■ **WHAT YOU SHOULD DO**:
In the data below, find the line containing "tilt_deg: +4.7", then set down that line and every later line up to and including the line containing "focal_mm: 3.3", exactly.

BEGIN

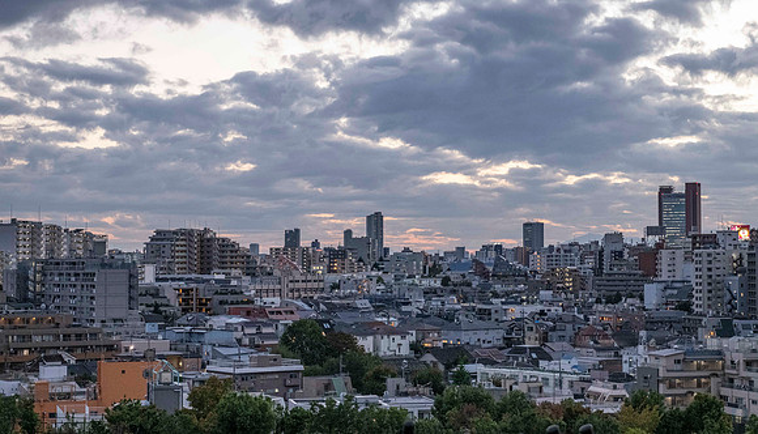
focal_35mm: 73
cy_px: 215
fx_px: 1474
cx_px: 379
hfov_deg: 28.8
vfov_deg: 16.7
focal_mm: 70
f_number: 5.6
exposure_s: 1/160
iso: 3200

END
BEGIN

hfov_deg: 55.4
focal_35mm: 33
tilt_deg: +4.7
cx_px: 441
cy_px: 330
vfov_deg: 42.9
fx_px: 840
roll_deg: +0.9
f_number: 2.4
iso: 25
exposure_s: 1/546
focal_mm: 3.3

END

■ **TASK OUTPUT**:
tilt_deg: +4.7
cx_px: 441
cy_px: 330
vfov_deg: 42.9
fx_px: 840
roll_deg: +0.9
f_number: 2.4
iso: 25
exposure_s: 1/546
focal_mm: 3.3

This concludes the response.